No one survived the arduous journey unless one person on the boat stayed connected to their heart. When one person stayed strong and maintained a positive attitude, all of the passengers in the boat made it. Without anyone holding the light, staying in faith, they all perished.

You see, you never take a step into the light just for yourself. Every transformation you have is transmitted into the web of life. In fact, every thought you have infects the “quantum field” of consciousness and changes it. We are vibrational beings and we influence each other.


There is a powerful teaching about how to be in a Kula which can be applied to any relationship. This teaching comes from the Buddhist tradition of the 4 Brahma Viharas, Celestial Abodes, and was reiterated centuries later by Patanjali in his Yoga Sutras 1.33.

1. Maitri, which means friendship or loving-kindness. To those who are friendly, offer loving kindness. You recognize that each person is part of you. They are not separate from you.

2. Karuna, which means compassion. To those who are suffering, offer compassion. When your heartstrings are connected and you care about others, you will feel their suffering. The tighter your heartstrings, the more you’ll feel their pain. We want to be connected to others so we can feel their pain and offer compassion. You can’t offer compassion for another’s darkness until you’re able to sit in your own darkness.

3. Mudita, which means joy and sympathetic joy. To those who are successful and happy, offer joy. Sympathetic joy is being happy for another’s success, celebrating the accomplishments of others rather than being jealous or envious.

4. Upeksha, which means equanimity. To those who are difficult or negative, give them space. Be equanimous and patient with those who disagree with you, who’ve hurt you in some way, or who are difficult to be around.

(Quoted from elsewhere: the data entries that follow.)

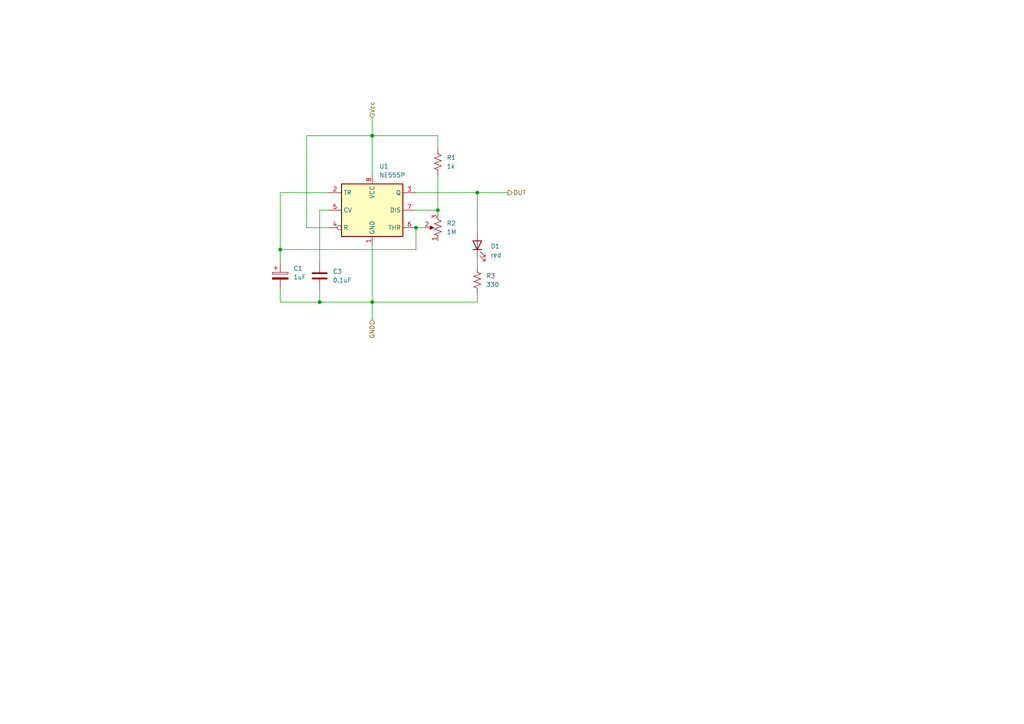
<source format=kicad_sch>
(kicad_sch (version 20230121) (generator eeschema)

  (uuid 0dedf90c-c8e1-4b79-b4c6-108caab766a3)

  (paper "A4")

  (title_block
    (title "Continuous clock pulse generation")
    (date "2023-01-29")
    (rev "0")
  )

  

  (junction (at 120.65 66.04) (diameter 0) (color 0 0 0 0)
    (uuid 0ee23f84-6cb9-439e-bdda-8cc9493d35d8)
  )
  (junction (at 127 60.96) (diameter 0) (color 0 0 0 0)
    (uuid 375968d9-2bda-47cc-88ce-5a469b6352b3)
  )
  (junction (at 81.28 72.39) (diameter 0) (color 0 0 0 0)
    (uuid 50735b7c-c573-4833-87d2-d72543e66b38)
  )
  (junction (at 138.43 55.88) (diameter 0) (color 0 0 0 0)
    (uuid a21255a5-1bd1-48e9-95c4-3f695e78d5ee)
  )
  (junction (at 107.95 39.37) (diameter 0) (color 0 0 0 0)
    (uuid ae99341d-1fc6-4e8c-8139-9cbed783665f)
  )
  (junction (at 107.95 87.63) (diameter 0) (color 0 0 0 0)
    (uuid b50f3de1-e11c-4918-b6f8-4a929e61a036)
  )
  (junction (at 92.71 87.63) (diameter 0) (color 0 0 0 0)
    (uuid f9ad94fe-73ff-489d-afdf-adbe387527ed)
  )

  (wire (pts (xy 120.65 66.04) (xy 123.19 66.04))
    (stroke (width 0) (type default))
    (uuid 0cb4d334-a630-425e-8f79-a6ac3097fcf2)
  )
  (wire (pts (xy 107.95 39.37) (xy 107.95 50.8))
    (stroke (width 0) (type default))
    (uuid 1230fd8a-8523-4c90-96a6-380e1bbbdaa6)
  )
  (wire (pts (xy 120.65 72.39) (xy 81.28 72.39))
    (stroke (width 0) (type default))
    (uuid 1f4cd2bc-c0af-4b6d-bb73-2b7b62ff9674)
  )
  (wire (pts (xy 92.71 60.96) (xy 92.71 76.2))
    (stroke (width 0) (type default))
    (uuid 243f12e6-19b4-4f23-bff6-10a36663d538)
  )
  (wire (pts (xy 107.95 71.12) (xy 107.95 87.63))
    (stroke (width 0) (type default))
    (uuid 2808d476-83cc-435a-a374-593e0f32e3c9)
  )
  (wire (pts (xy 138.43 55.88) (xy 147.32 55.88))
    (stroke (width 0) (type default))
    (uuid 281d9c89-2112-4339-8147-89779e54786b)
  )
  (wire (pts (xy 81.28 55.88) (xy 81.28 72.39))
    (stroke (width 0) (type default))
    (uuid 35b404de-e2d3-4f2b-b241-cae135545957)
  )
  (wire (pts (xy 120.65 55.88) (xy 138.43 55.88))
    (stroke (width 0) (type default))
    (uuid 4759fb96-28f8-4cdf-a1a2-317c64cf9a05)
  )
  (wire (pts (xy 127 60.96) (xy 127 62.23))
    (stroke (width 0) (type default))
    (uuid 53af1c68-66f3-4835-b582-945340d466b4)
  )
  (wire (pts (xy 127 39.37) (xy 107.95 39.37))
    (stroke (width 0) (type default))
    (uuid 569f57fa-5854-43ef-ae97-af8f62cc0477)
  )
  (wire (pts (xy 81.28 87.63) (xy 92.71 87.63))
    (stroke (width 0) (type default))
    (uuid 5bd22a78-1d76-4db9-bf49-c1596a1a1c48)
  )
  (wire (pts (xy 107.95 87.63) (xy 138.43 87.63))
    (stroke (width 0) (type default))
    (uuid 5d0d6620-f2ef-469f-9302-877cace26d89)
  )
  (wire (pts (xy 92.71 87.63) (xy 107.95 87.63))
    (stroke (width 0) (type default))
    (uuid 622378cd-604c-4750-80ed-e4e98e99f0f4)
  )
  (wire (pts (xy 88.9 39.37) (xy 107.95 39.37))
    (stroke (width 0) (type default))
    (uuid 71b1bfde-3403-4239-a75e-e451f66e617b)
  )
  (wire (pts (xy 81.28 72.39) (xy 81.28 76.2))
    (stroke (width 0) (type default))
    (uuid 75371bce-89e5-4134-a99c-3bf5b214c446)
  )
  (wire (pts (xy 95.25 60.96) (xy 92.71 60.96))
    (stroke (width 0) (type default))
    (uuid 8190a69d-b698-4330-a7cb-fa306182ea78)
  )
  (wire (pts (xy 138.43 55.88) (xy 138.43 67.31))
    (stroke (width 0) (type default))
    (uuid 81e5f82a-6fb3-4191-80da-b30423c8279b)
  )
  (wire (pts (xy 120.65 60.96) (xy 127 60.96))
    (stroke (width 0) (type default))
    (uuid 8612a18f-4e1c-4439-aeaf-ae2fe4e51456)
  )
  (wire (pts (xy 127 50.8) (xy 127 60.96))
    (stroke (width 0) (type default))
    (uuid 9ddafe0d-89c1-4cdd-af37-8d33b244c6ef)
  )
  (wire (pts (xy 120.65 66.04) (xy 120.65 72.39))
    (stroke (width 0) (type default))
    (uuid a97e5506-de61-45d5-aa8f-743717af85a8)
  )
  (wire (pts (xy 127 39.37) (xy 127 43.18))
    (stroke (width 0) (type default))
    (uuid ac6fc2a7-0aaf-4df7-a727-9d084f2dc9d1)
  )
  (wire (pts (xy 95.25 66.04) (xy 88.9 66.04))
    (stroke (width 0) (type default))
    (uuid addb4319-3292-4968-b236-a3dcf584b613)
  )
  (wire (pts (xy 81.28 83.82) (xy 81.28 87.63))
    (stroke (width 0) (type default))
    (uuid ba6b6f4b-4132-4d92-ab55-514887b7229d)
  )
  (wire (pts (xy 138.43 74.93) (xy 138.43 77.47))
    (stroke (width 0) (type default))
    (uuid bbdb0e22-2199-4a80-a0aa-c192eae3fc8d)
  )
  (wire (pts (xy 88.9 66.04) (xy 88.9 39.37))
    (stroke (width 0) (type default))
    (uuid ccfe183c-36ce-4e54-ab11-e1cefe99795f)
  )
  (wire (pts (xy 138.43 85.09) (xy 138.43 87.63))
    (stroke (width 0) (type default))
    (uuid cddbb8a8-52c0-4c4b-a8cd-fb4a9d08748f)
  )
  (wire (pts (xy 95.25 55.88) (xy 81.28 55.88))
    (stroke (width 0) (type default))
    (uuid d24c2fc2-18d3-4b10-b2a0-f859be73d73e)
  )
  (wire (pts (xy 107.95 34.29) (xy 107.95 39.37))
    (stroke (width 0) (type default))
    (uuid ecaae6a2-6bf1-4d44-977f-068ea632e129)
  )
  (wire (pts (xy 92.71 83.82) (xy 92.71 87.63))
    (stroke (width 0) (type default))
    (uuid f24a730d-f613-43b4-8d6a-d56bb7d7777d)
  )
  (wire (pts (xy 107.95 87.63) (xy 107.95 92.71))
    (stroke (width 0) (type default))
    (uuid f4811a90-d4fa-40fc-969c-ac7a3bc4f1a0)
  )

  (hierarchical_label "Vcc" (shape input) (at 107.95 34.29 90) (fields_autoplaced)
    (effects (font (size 1.27 1.27)) (justify left))
    (uuid 4a1c0d84-e56d-49c2-ad81-8f9bff971633)
  )
  (hierarchical_label "OUT" (shape output) (at 147.32 55.88 0) (fields_autoplaced)
    (effects (font (size 1.27 1.27)) (justify left))
    (uuid 6d1c20a8-57be-4f50-a033-111c1c72c88c)
  )
  (hierarchical_label "GND" (shape input) (at 107.95 92.71 270) (fields_autoplaced)
    (effects (font (size 1.27 1.27)) (justify right))
    (uuid eb340320-7181-41b2-a276-05809cc029eb)
  )

  (symbol (lib_id "Timer:NE555P") (at 107.95 60.96 0) (unit 1)
    (in_bom yes) (on_board yes) (dnp no) (fields_autoplaced)
    (uuid 1577346a-40d0-44ad-8847-1e02da50388f)
    (property "Reference" "U1" (at 109.9694 48.26 0)
      (effects (font (size 1.27 1.27)) (justify left))
    )
    (property "Value" "NE555P" (at 109.9694 50.8 0)
      (effects (font (size 1.27 1.27)) (justify left))
    )
    (property "Footprint" "Package_DIP:DIP-8_W7.62mm" (at 124.46 71.12 0)
      (effects (font (size 1.27 1.27)) hide)
    )
    (property "Datasheet" "http://www.ti.com/lit/ds/symlink/ne555.pdf" (at 129.54 71.12 0)
      (effects (font (size 1.27 1.27)) hide)
    )
    (pin "1" (uuid 2d2a037f-61f2-4de8-9774-54e59ccae93c))
    (pin "8" (uuid afbe78ae-f237-4c28-bc73-1394f49e6ccd))
    (pin "2" (uuid a6e4c01d-86b7-4db9-ade0-ecf596e0d9ad))
    (pin "3" (uuid dcedce38-a22c-4c5e-89e2-b6a2604b9118))
    (pin "4" (uuid 42d15e70-d6f4-4282-969e-247eefb1c436))
    (pin "5" (uuid 7979febc-5484-4fca-a825-e9fd673b813a))
    (pin "6" (uuid 5b2beb83-74a3-4a26-a52c-52b1f7c6f4ac))
    (pin "7" (uuid da88697e-9381-4c68-96ab-3008801f61d6))
    (instances
      (project "clock"
        (path "/6bf504ce-c4e3-4600-8439-581207da31af/b508dded-32f6-4d9e-b678-f43072e03ba4"
          (reference "U1") (unit 1)
        )
      )
    )
  )

  (symbol (lib_id "Device:R_Potentiometer_US") (at 127 66.04 180) (unit 1)
    (in_bom yes) (on_board yes) (dnp no) (fields_autoplaced)
    (uuid 969816dd-7237-4cf3-b3ce-6306da0628b7)
    (property "Reference" "R2" (at 129.54 64.7699 0)
      (effects (font (size 1.27 1.27)) (justify right))
    )
    (property "Value" "1M" (at 129.54 67.3099 0)
      (effects (font (size 1.27 1.27)) (justify right))
    )
    (property "Footprint" "" (at 127 66.04 0)
      (effects (font (size 1.27 1.27)) hide)
    )
    (property "Datasheet" "~" (at 127 66.04 0)
      (effects (font (size 1.27 1.27)) hide)
    )
    (pin "1" (uuid b59edd7a-1a69-4b69-89aa-2b9512db4a6a))
    (pin "2" (uuid 50f32848-4b20-418c-8418-15f204121354))
    (pin "3" (uuid 7108d7d6-e64f-4499-ba94-0e0ae14c1484))
    (instances
      (project "clock"
        (path "/6bf504ce-c4e3-4600-8439-581207da31af/b508dded-32f6-4d9e-b678-f43072e03ba4"
          (reference "R2") (unit 1)
        )
      )
    )
  )

  (symbol (lib_id "Device:R_US") (at 138.43 81.28 0) (unit 1)
    (in_bom yes) (on_board yes) (dnp no) (fields_autoplaced)
    (uuid ac73b91a-85a0-41a9-b065-68e4b140da67)
    (property "Reference" "R3" (at 140.97 80.0099 0)
      (effects (font (size 1.27 1.27)) (justify left))
    )
    (property "Value" "330" (at 140.97 82.5499 0)
      (effects (font (size 1.27 1.27)) (justify left))
    )
    (property "Footprint" "" (at 139.446 81.534 90)
      (effects (font (size 1.27 1.27)) hide)
    )
    (property "Datasheet" "~" (at 138.43 81.28 0)
      (effects (font (size 1.27 1.27)) hide)
    )
    (pin "1" (uuid 235212c5-63e6-411a-9dc5-c24738104cde))
    (pin "2" (uuid 4f9b19ee-ee8b-4f95-8998-0fb4debb2894))
    (instances
      (project "clock"
        (path "/6bf504ce-c4e3-4600-8439-581207da31af/b508dded-32f6-4d9e-b678-f43072e03ba4"
          (reference "R3") (unit 1)
        )
      )
    )
  )

  (symbol (lib_id "Device:C") (at 92.71 80.01 180) (unit 1)
    (in_bom yes) (on_board yes) (dnp no) (fields_autoplaced)
    (uuid b42c2922-6878-47f6-979d-fbc4014e857b)
    (property "Reference" "C3" (at 96.52 78.7399 0)
      (effects (font (size 1.27 1.27)) (justify right))
    )
    (property "Value" "0.1uF" (at 96.52 81.2799 0)
      (effects (font (size 1.27 1.27)) (justify right))
    )
    (property "Footprint" "" (at 91.7448 76.2 0)
      (effects (font (size 1.27 1.27)) hide)
    )
    (property "Datasheet" "~" (at 92.71 80.01 0)
      (effects (font (size 1.27 1.27)) hide)
    )
    (pin "1" (uuid 249308ad-d7d1-4e6f-9d8e-77501b3e0ef7))
    (pin "2" (uuid bd64e8f1-a5e9-4f8d-9768-832327b89a68))
    (instances
      (project "clock"
        (path "/6bf504ce-c4e3-4600-8439-581207da31af/b508dded-32f6-4d9e-b678-f43072e03ba4"
          (reference "C3") (unit 1)
        )
      )
    )
  )

  (symbol (lib_id "Device:C_Polarized") (at 81.28 80.01 0) (unit 1)
    (in_bom yes) (on_board yes) (dnp no) (fields_autoplaced)
    (uuid c5f0a93d-04fe-446d-b292-a47a89f0d546)
    (property "Reference" "C1" (at 85.09 77.8509 0)
      (effects (font (size 1.27 1.27)) (justify left))
    )
    (property "Value" "1uF" (at 85.09 80.3909 0)
      (effects (font (size 1.27 1.27)) (justify left))
    )
    (property "Footprint" "" (at 82.2452 83.82 0)
      (effects (font (size 1.27 1.27)) hide)
    )
    (property "Datasheet" "~" (at 81.28 80.01 0)
      (effects (font (size 1.27 1.27)) hide)
    )
    (pin "1" (uuid dafacfec-b68d-4ec7-873a-707c1edfd5d9))
    (pin "2" (uuid 34cc452e-58f9-44ce-924d-4d2d12af773a))
    (instances
      (project "clock"
        (path "/6bf504ce-c4e3-4600-8439-581207da31af/b508dded-32f6-4d9e-b678-f43072e03ba4"
          (reference "C1") (unit 1)
        )
      )
    )
  )

  (symbol (lib_id "Device:LED") (at 138.43 71.12 90) (unit 1)
    (in_bom yes) (on_board yes) (dnp no) (fields_autoplaced)
    (uuid d3fc9dc4-06a1-43e0-8783-afd7ce84a12c)
    (property "Reference" "D1" (at 142.24 71.4374 90)
      (effects (font (size 1.27 1.27)) (justify right))
    )
    (property "Value" "red" (at 142.24 73.9774 90)
      (effects (font (size 1.27 1.27)) (justify right))
    )
    (property "Footprint" "" (at 138.43 71.12 0)
      (effects (font (size 1.27 1.27)) hide)
    )
    (property "Datasheet" "~" (at 138.43 71.12 0)
      (effects (font (size 1.27 1.27)) hide)
    )
    (pin "1" (uuid a5923205-f4c9-4f18-a9fa-3debf9c28e25))
    (pin "2" (uuid 552970e8-24e5-4270-89d5-87760256e526))
    (instances
      (project "clock"
        (path "/6bf504ce-c4e3-4600-8439-581207da31af/b508dded-32f6-4d9e-b678-f43072e03ba4"
          (reference "D1") (unit 1)
        )
      )
    )
  )

  (symbol (lib_id "Device:R_US") (at 127 46.99 0) (unit 1)
    (in_bom yes) (on_board yes) (dnp no) (fields_autoplaced)
    (uuid d5831a41-bba3-4b5c-9288-273596a8229f)
    (property "Reference" "R1" (at 129.54 45.7199 0)
      (effects (font (size 1.27 1.27)) (justify left))
    )
    (property "Value" "1k" (at 129.54 48.2599 0)
      (effects (font (size 1.27 1.27)) (justify left))
    )
    (property "Footprint" "" (at 128.016 47.244 90)
      (effects (font (size 1.27 1.27)) hide)
    )
    (property "Datasheet" "~" (at 127 46.99 0)
      (effects (font (size 1.27 1.27)) hide)
    )
    (pin "1" (uuid b2ec532c-f209-4af5-981c-04b11c4f7857))
    (pin "2" (uuid deb4416f-778d-4f7b-8776-f3afbeed2583))
    (instances
      (project "clock"
        (path "/6bf504ce-c4e3-4600-8439-581207da31af/b508dded-32f6-4d9e-b678-f43072e03ba4"
          (reference "R1") (unit 1)
        )
      )
    )
  )
)

</source>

Ashaya Yoga is the practice of conscious relationship. We seek to integrate body, mind, and heart, in such a way that builds strong and healthy mutually supportive and respectful relationships that bind us together in order to expand us.

May our heartstrings grow tighter together in yoga so that we may feel more deeply connected. And may this connection give birth to the expansion of greatness and joy beyond our wildest dreams!